# Given problem
Reproduce the text lines of all the entries below without any change, and leave the pictures out of your answer.

# Data lines
· · · · ·

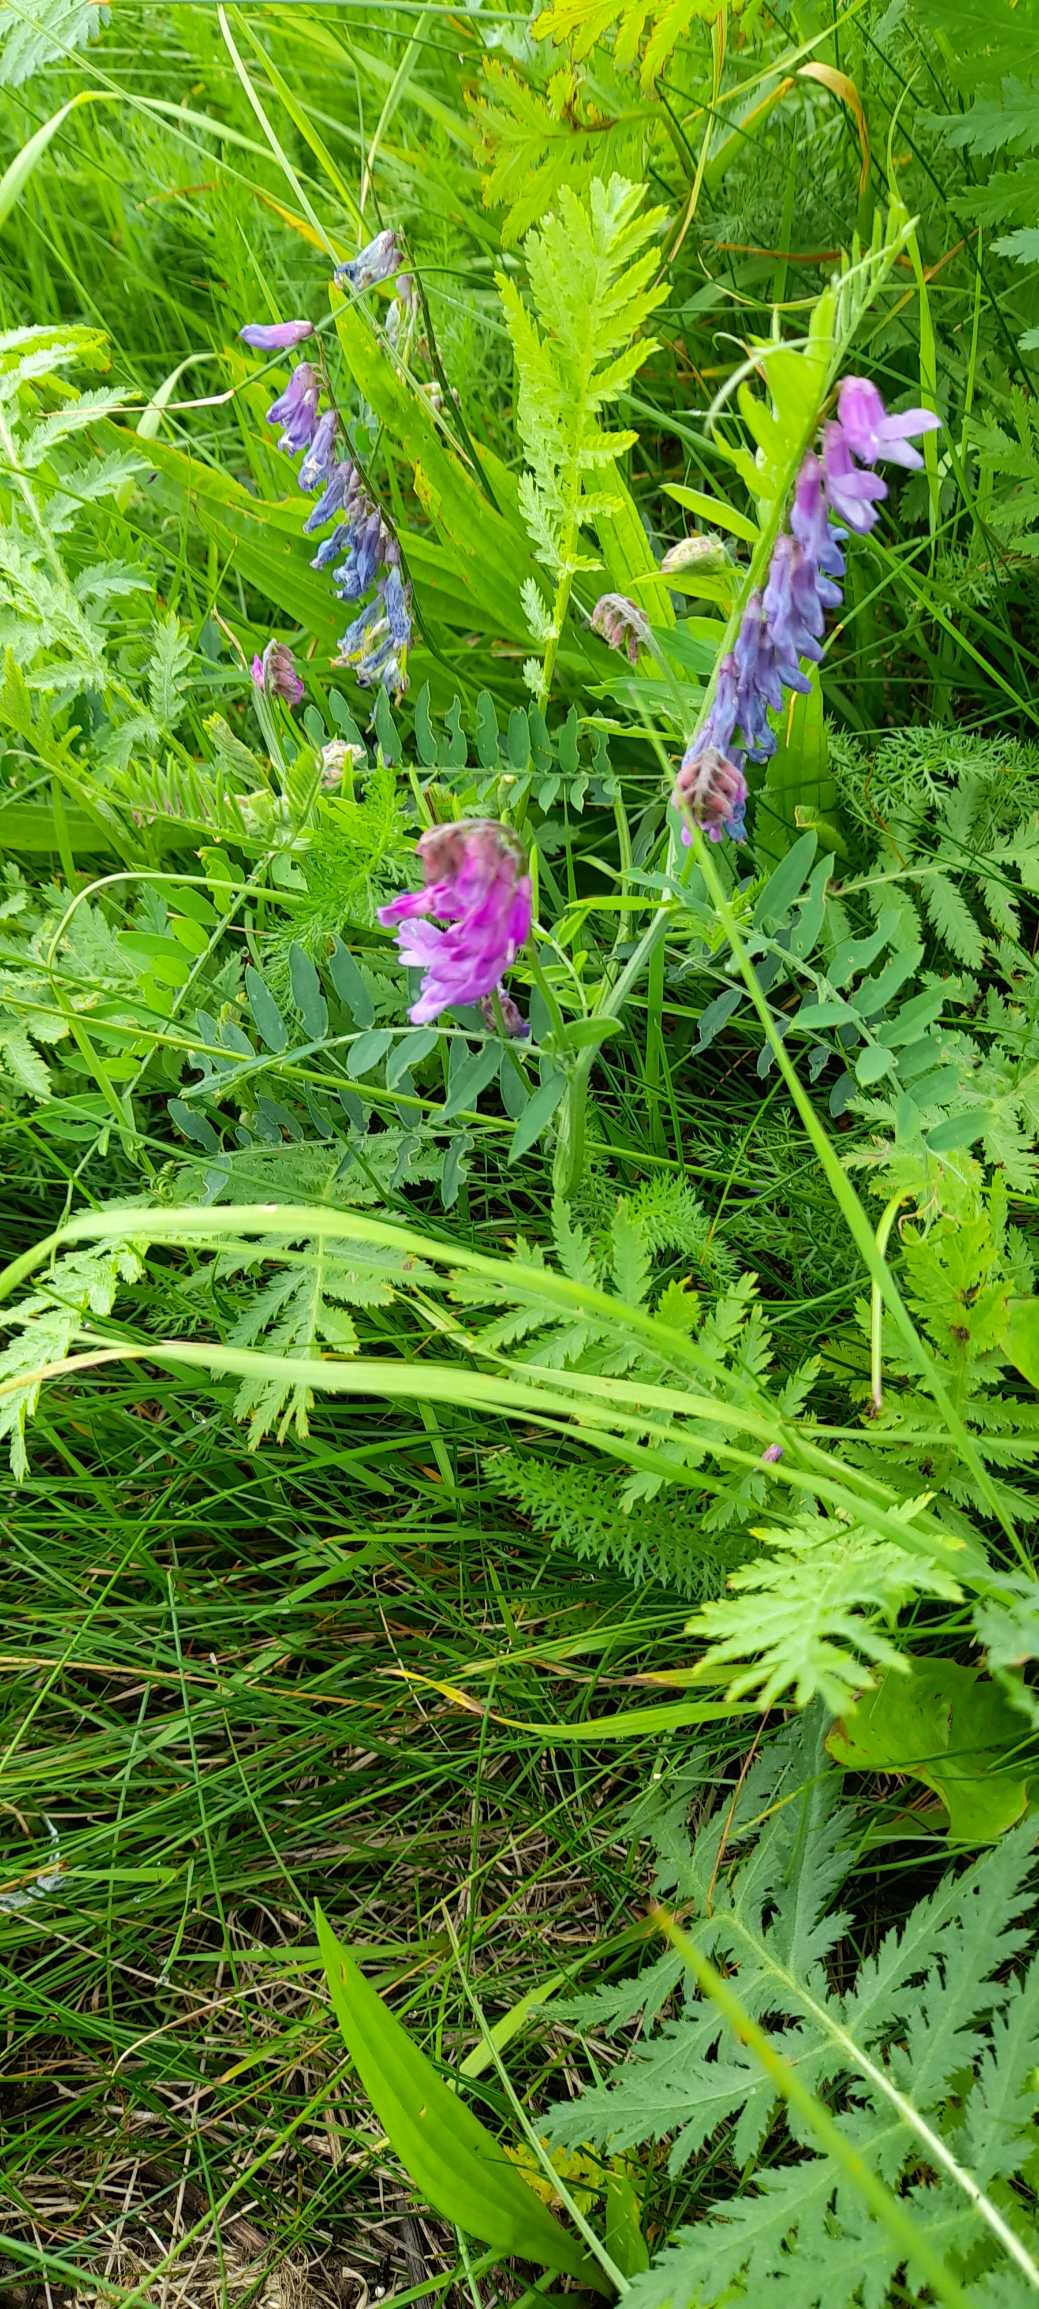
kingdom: Plantae
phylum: Tracheophyta
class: Magnoliopsida
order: Fabales
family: Fabaceae
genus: Vicia
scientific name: Vicia cracca
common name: Muse-vikke
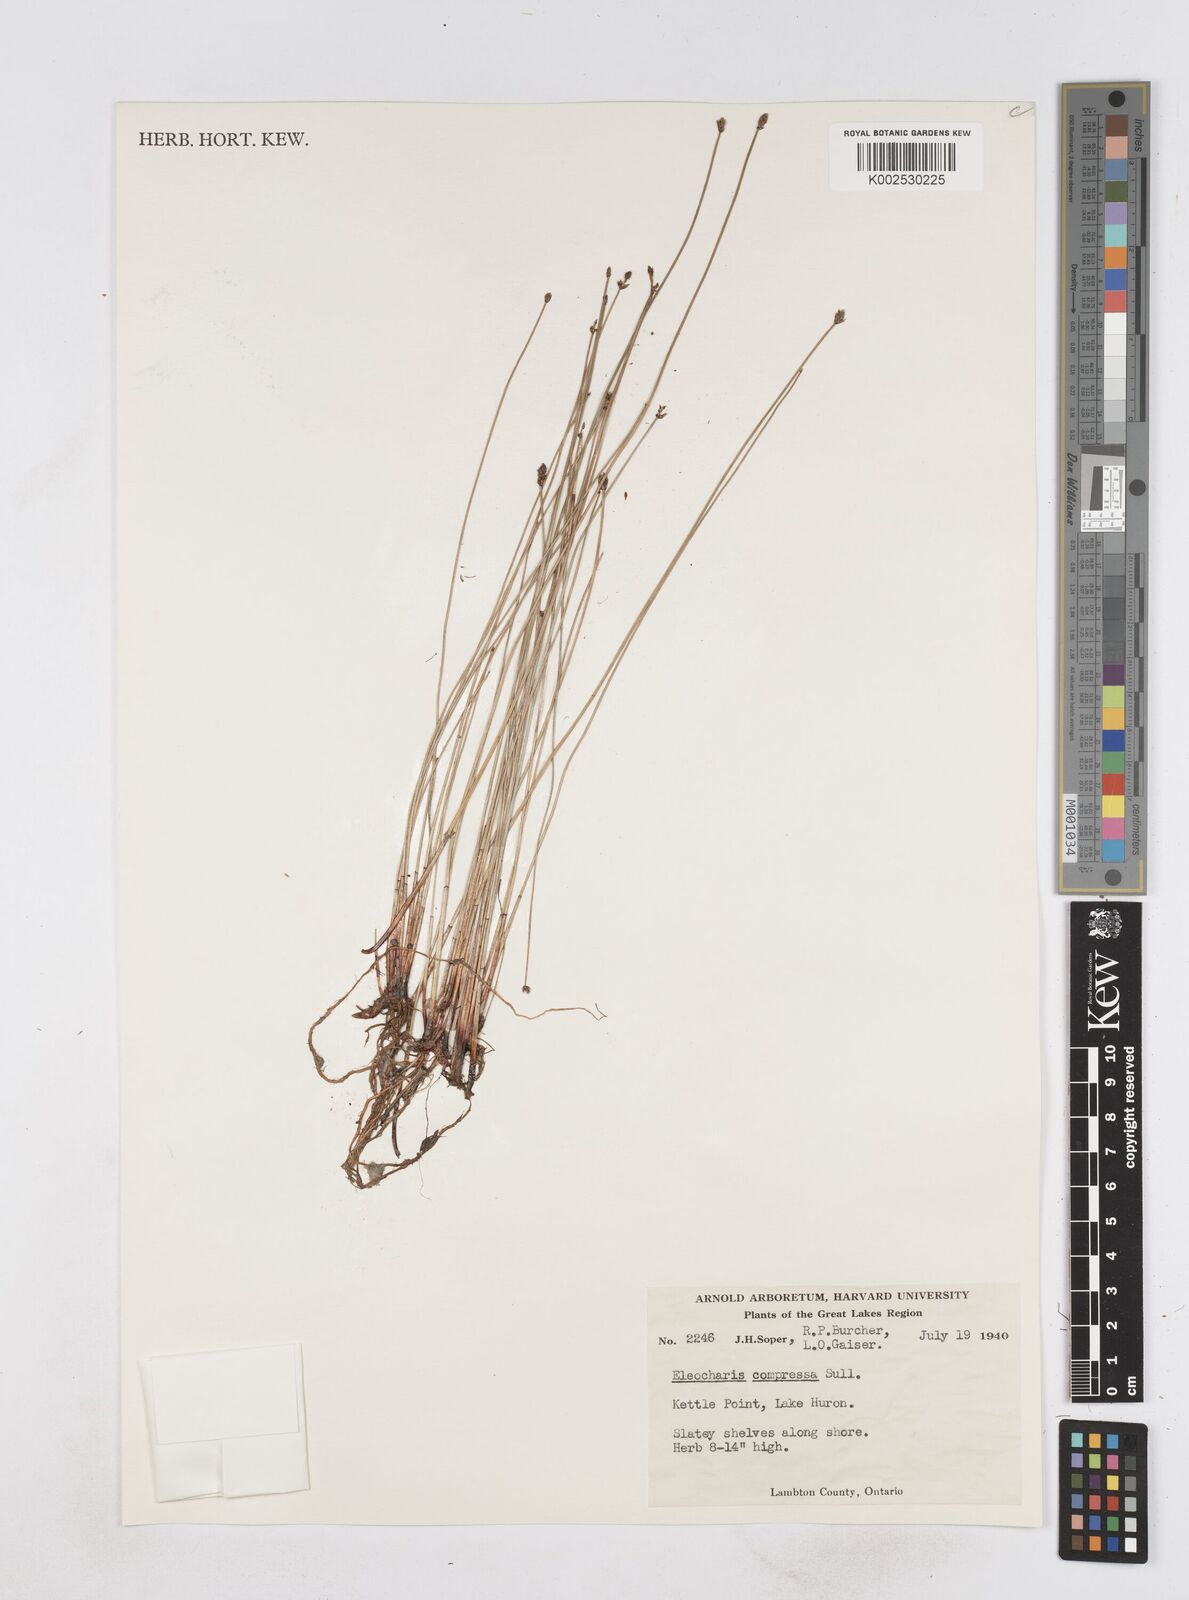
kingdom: Plantae
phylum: Tracheophyta
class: Liliopsida
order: Poales
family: Cyperaceae
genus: Eleocharis
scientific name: Eleocharis compressa
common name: Flat-stem spike-rush
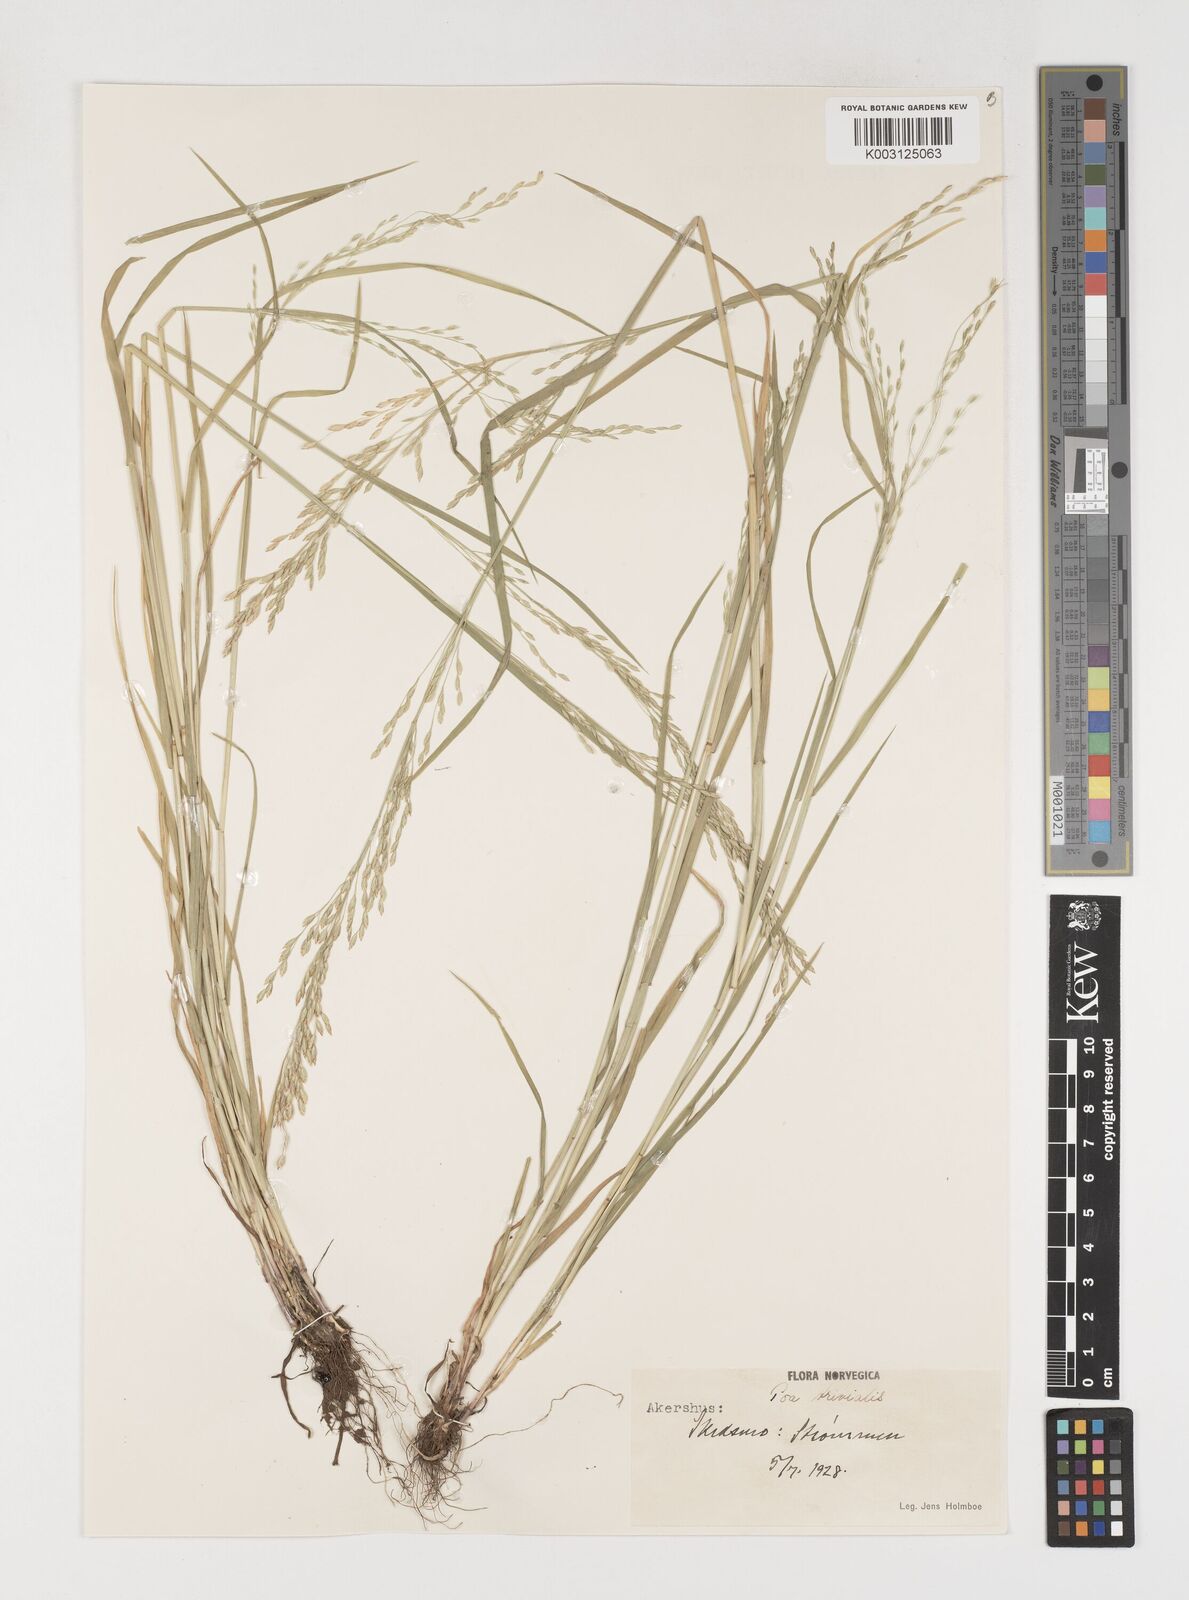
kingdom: Plantae
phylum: Tracheophyta
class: Liliopsida
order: Poales
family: Poaceae
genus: Poa
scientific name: Poa trivialis
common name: Rough bluegrass
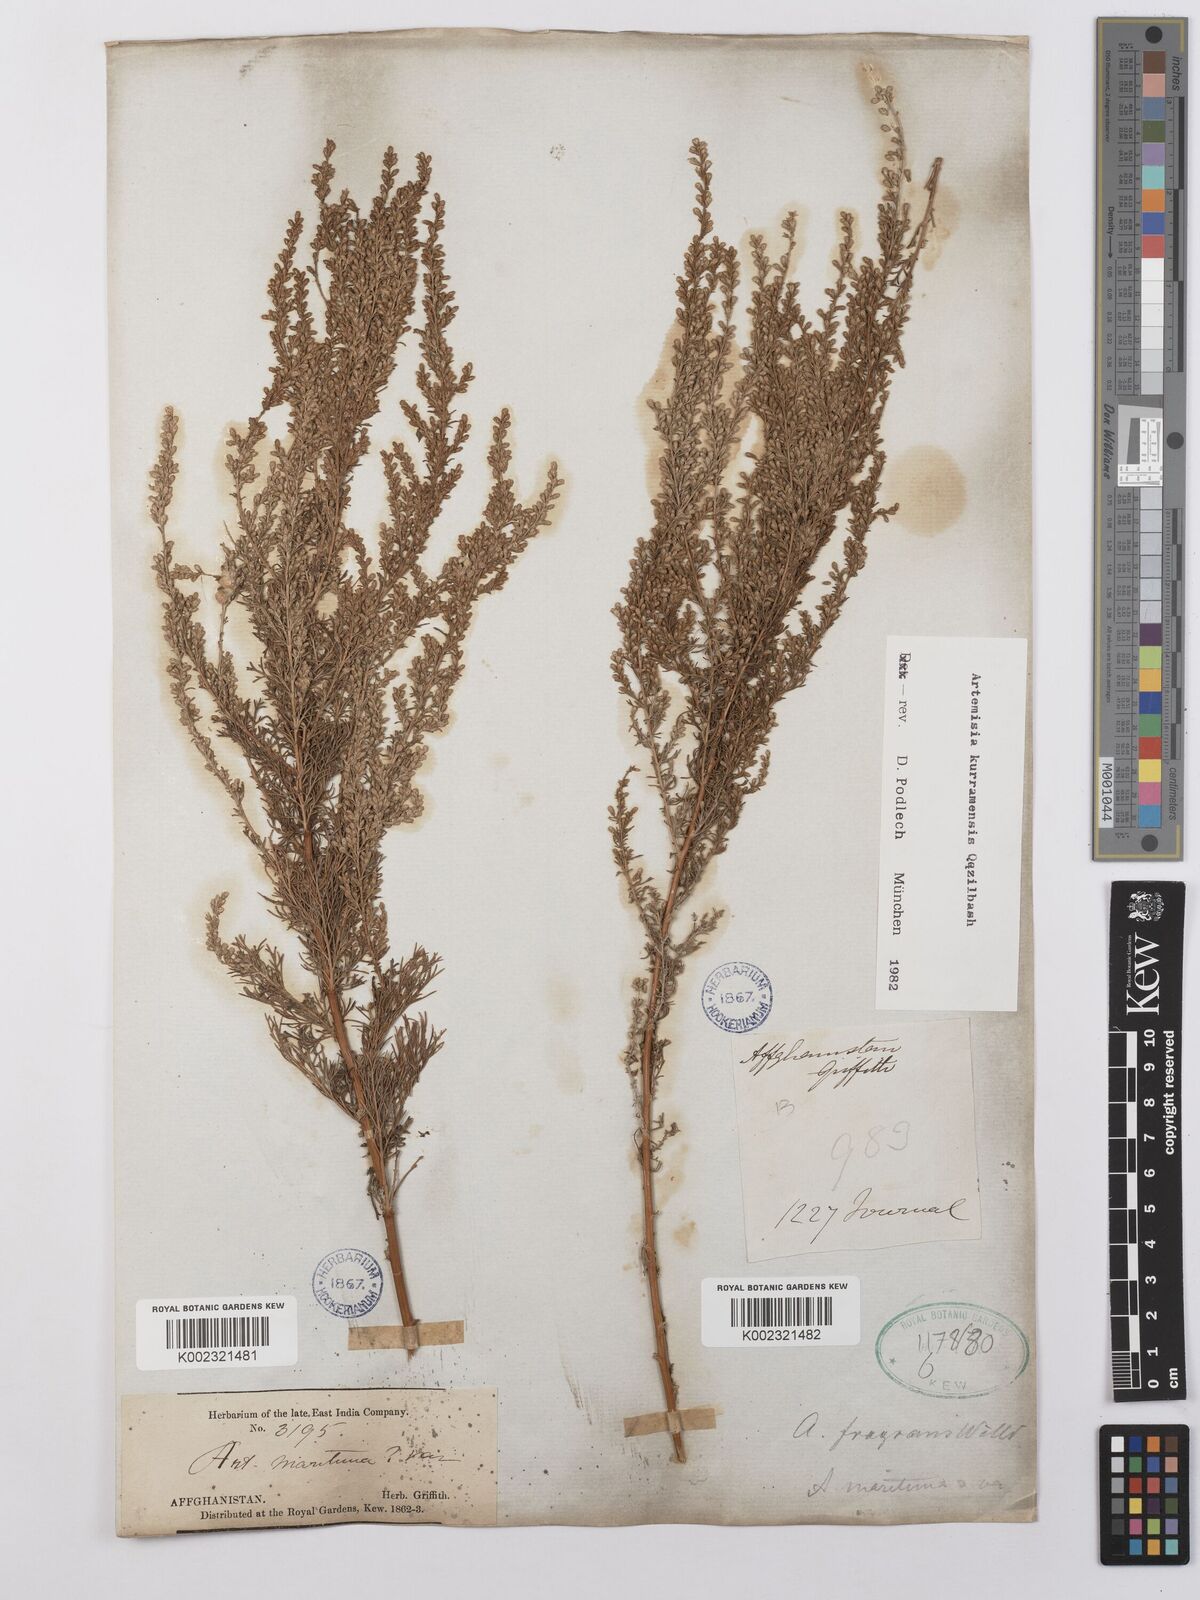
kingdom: Plantae
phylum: Tracheophyta
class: Magnoliopsida
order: Asterales
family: Asteraceae
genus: Artemisia
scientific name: Artemisia kurramensis
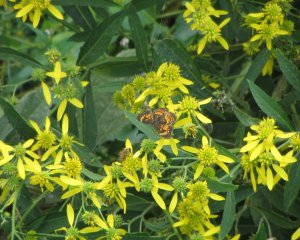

· · · · ·

# Worked answer
kingdom: Plantae
phylum: Tracheophyta
class: Magnoliopsida
order: Fabales
family: Fabaceae
genus: Vicia
scientific name: Vicia cracca
common name: Muse-vikke
kingdom: Plantae
phylum: Tracheophyta
class: Liliopsida
order: Poales
family: Cyperaceae
genus: Eleocharis
scientific name: Eleocharis compressa
common name: Flat-stem spike-rush
kingdom: Plantae
phylum: Tracheophyta
class: Liliopsida
order: Poales
family: Poaceae
genus: Poa
scientific name: Poa trivialis
common name: Rough bluegrass
kingdom: Plantae
phylum: Tracheophyta
class: Magnoliopsida
order: Asterales
family: Asteraceae
genus: Artemisia
scientific name: Artemisia kurramensis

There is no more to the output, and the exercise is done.